## Problem to solve
In the passage on advance licence penalties, rewrite the part that opens with the words containing "Therefore, in your" and closes with "out these facts.", replacing "harsh" with "severe".

## Extract provided
The unit has already been penalised for the delay as the basic customs duties have come down from 20% to 7.5% in the 30-month period.
In contrast, most advance licence cases are related to the issue of non-fulfilment of export obligation after the raw material is imported at zero duty. DGFT’s tough stance in such cases is understandable, as applicants would have availed of the benefit of import duty without meeting export obligations. Para 4.22.1 of the Handbook specifies the provision for payment of composite fee of 2% of the duty saved on unutilised items as applicable on cases where the licence-holder has made excess imports but not fulfilled the export obligation.
Therefore, in your case also, if at all a fee was to be levied, it could have been 2% of the “customs duty saved,” rather than 2% of the entire CIF value of unutilised imports, as DGFT’s order mentions, which looks harsh. You could represent your case once again to the PRC pointing out these facts.

## Dataset

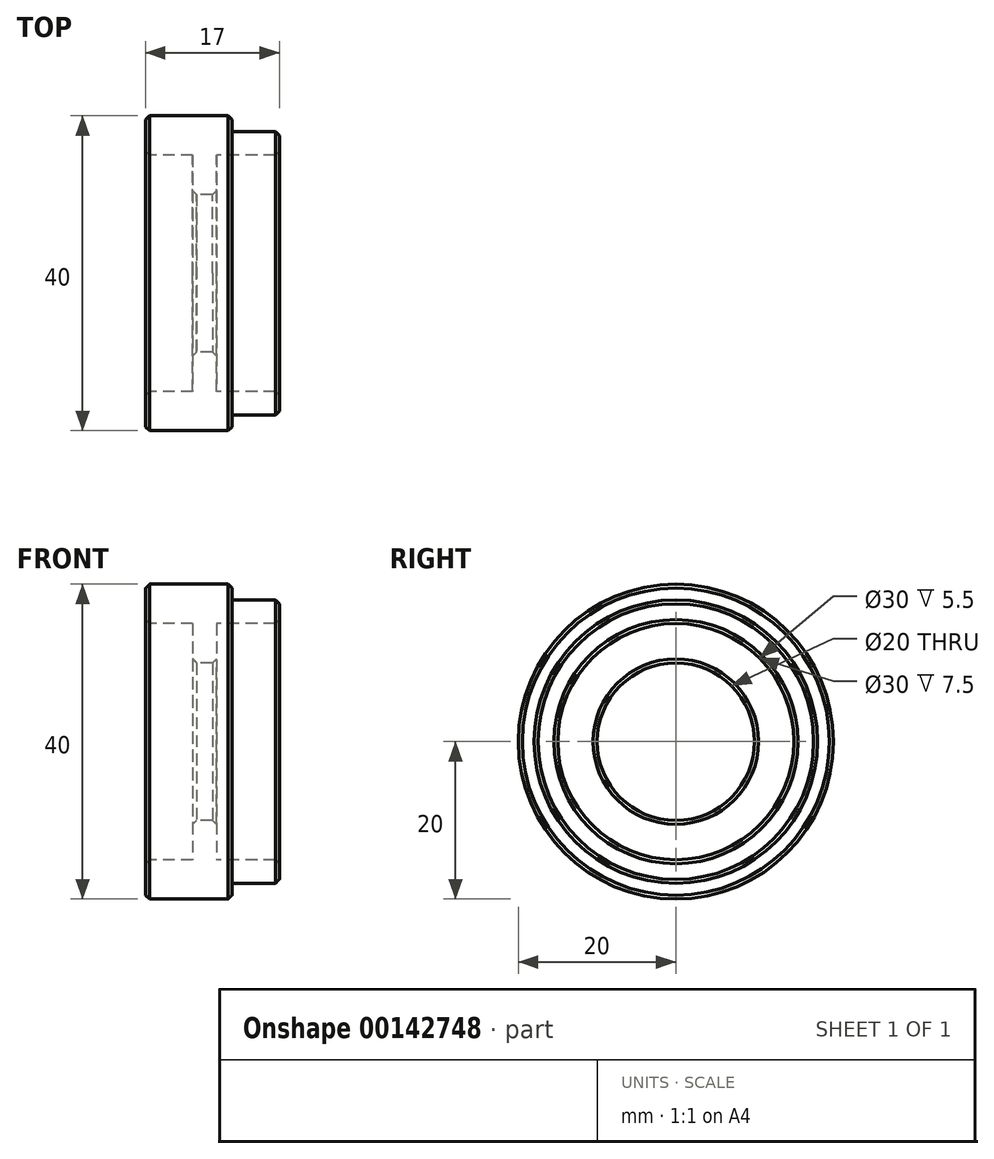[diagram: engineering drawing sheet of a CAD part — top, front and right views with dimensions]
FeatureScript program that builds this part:
annotation { "Feature Type Name" : "Feature", "Feature Type Description" : "" }
export const myFeature = defineFeature(function(context is Context, id is Id, definition is map)
    precondition{}
    {
        {
            var Q0;
            Q0=qCreatedBy(makeId("Top.planeOp"),FACE);
            var sketch = newSketch(context, id + "F0", { "sketchPlane" : qUnion([Q0])});
            skLineSegment(sketch, "E0", {"start": v(0, 15) * mm, "end": v(0, 20) * mm});
            skLineSegment(sketch, "E1", {"start": v(0, 0) * mm, "end": v(17, 0) * mm, "construction": true});
            skLineSegment(sketch, "E2", {"start": v(17, 0) * mm, "end": v(17, -0.91) * mm, "construction": true});
            skLineSegment(sketch, "E3", {"start": v(0, 20) * mm, "end": v(11, 20) * mm});
            skLineSegment(sketch, "E4", {"start": v(11, 20) * mm, "end": v(11, 18) * mm});
            skLineSegment(sketch, "E5", {"start": v(11, 18) * mm, "end": v(17, 18) * mm});
            skLineSegment(sketch, "E6", {"start": v(17, 18) * mm, "end": v(17, 15) * mm});
            skLineSegment(sketch, "E7", {"start": v(17, 15) * mm, "end": v(9, 15) * mm});
            skLineSegment(sketch, "E8", {"start": v(9, 15) * mm, "end": v(9, 10) * mm});
            skLineSegment(sketch, "E9", {"start": v(9, 10) * mm, "end": v(6, 10) * mm});
            skLineSegment(sketch, "E10", {"start": v(6, 10) * mm, "end": v(6, 15) * mm});
            skLineSegment(sketch, "E11", {"start": v(6, 15) * mm, "end": v(0, 15) * mm});
            skSolve(sketch);
        }
        {
            var Q0;
            Q0 = qSketchRegion(id + "F0", true);
            var Q1;
            Q1=sQuery(id+"F0.wireOp",EDGE,"E1");
            revolve(context, id + "F1", {"entities" : qUnion([Q0]), "axis" : qUnion([Q1]), "revolveType" : RevolveType.FULL});
        }
        {
            var Q0;
            Q0=makeQuery(id+"F1.opRevolve","SWEPT_EDGE",EDGE,{"disambiguationData":[OSD([sQuery(id+"F0.wireOp",EDGE,"E0"),sQuery(id+"F0.wireOp",EDGE,"E3")])]});
            var Q1;
            Q1=makeQuery(id+"F1.opRevolve","SWEPT_EDGE",EDGE,{"disambiguationData":[OSD([sQuery(id+"F0.wireOp",EDGE,"E3"),sQuery(id+"F0.wireOp",EDGE,"E4")])]});
            var Q2;
            Q2=makeQuery(id+"F1.opRevolve","SWEPT_EDGE",EDGE,{"disambiguationData":[OSD([sQuery(id+"F0.wireOp",EDGE,"E5"),sQuery(id+"F0.wireOp",EDGE,"E6")])]});
            var Q3;
            Q3=makeQuery(id+"F1.opRevolve","SWEPT_EDGE",EDGE,{"disambiguationData":[OSD([sQuery(id+"F0.wireOp",EDGE,"E0"),sQuery(id+"F0.wireOp",EDGE,"E11")])]});
            var Q4;
            Q4=makeQuery(id+"F1.opRevolve","SWEPT_EDGE",EDGE,{"disambiguationData":[OSD([sQuery(id+"F0.wireOp",EDGE,"E9"),sQuery(id+"F0.wireOp",EDGE,"E10")])]});
            var Q5;
            Q5=makeQuery(id+"F1.opRevolve","SWEPT_EDGE",EDGE,{"disambiguationData":[OSD([sQuery(id+"F0.wireOp",EDGE,"E8"),sQuery(id+"F0.wireOp",EDGE,"E9")])]});
            var Q6;
            Q6=makeQuery(id+"F1.opRevolve","SWEPT_EDGE",EDGE,{"disambiguationData":[OSD([sQuery(id+"F0.wireOp",EDGE,"E6"),sQuery(id+"F0.wireOp",EDGE,"E7")])]});
            chamfer(context, id + "F2", {"entities" : qUnion([Q0, Q1, Q2, Q3, Q4, Q5, Q6]), "chamferType" : ChamferType.OFFSET_ANGLE, "width" : 0.5 * mm, "oppositeDirection" : false, "angle" : 45 * degree, "tangentPropagation" : true});
        }
    });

## Reply to the task
Therefore, in your case also, if at all a fee was to be levied, it could have been 2% of the “customs duty saved,” rather than 2% of the entire CIF value of unutilised imports, as DGFT’s order mentions, which looks severe. You could represent your case once again to the PRC pointing out these facts.